_EXERCISE_. Scan the entries for the word "with" and return every line that has it.
[DATA EXTRACTS Boundary: Start]
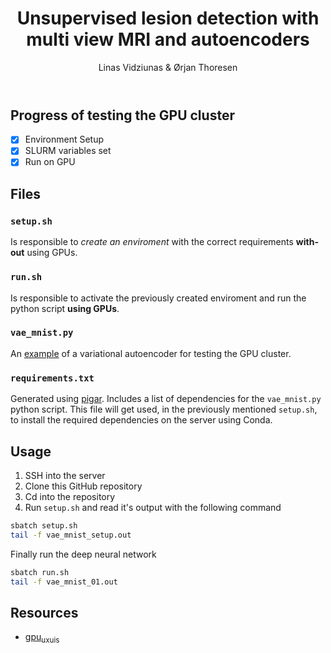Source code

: #+TITLE: Unsupervised lesion detection with multi view MRI and autoencoders
#+AUTHOR: Linas Vidziunas & Ørjan Thoresen
#+EMAIL: linasvidz@gmail.com
#+DESCRIPTION: Using UIS's GPU cluster for training autoencoders to detect and classify cancer tumors
#+KEYWORDS: tensorflow, lesion detection, autoencoder
#+LANGUAGE: en

** Progress of testing the GPU cluster
- [X] Environment Setup
- [X] SLURM variables set
- [X] Run on GPU

** Files
*** ~setup.sh~
Is responsible to /create an enviroment/ with the correct requirements *without* using GPUs.

*** ~run.sh~
Is responsible to activate the previously created enviroment and run the python script *using GPUs*.

*** ~vae_mnist.py~
An [[https://keras.io/examples/generative/vae/][example]] of a variational autoencoder for testing the GPU cluster.

*** ~requirements.txt~
Generated using [[https://github.com/Damnever/pigar][pigar]]. Includes a list of dependencies for the ~vae_mnist.py~ python script.
This file will get used, in the previously mentioned ~setup.sh~, to install the required dependencies on the server using Conda.


** Usage
1) SSH into the server
2) Clone this GitHub repository
3) Cd into the repository
4) Run ~setup.sh~ and read it's output with the following command
#+begin_src sh
  sbatch setup.sh
  tail -f vae_mnist_setup.out
#+end_src
Finally run the deep neural network
 #+begin_src sh
   sbatch run.sh
   tail -f vae_mnist_01.out
#+end_src  

** Resources
- [[https://github.com/tlinjordet/gpu_ux_uis][gpu_ux_uis]]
[DATA EXTRACTS Boundary: End]
_ANSWER TO THIS PROBLEM_.
: #+TITLE: Unsupervised lesion detection with multi view MRI and autoencoders
Is responsible to /create an enviroment/ with the correct requirements *without* using GPUs.
4) Run ~setup.sh~ and read it's output with the following command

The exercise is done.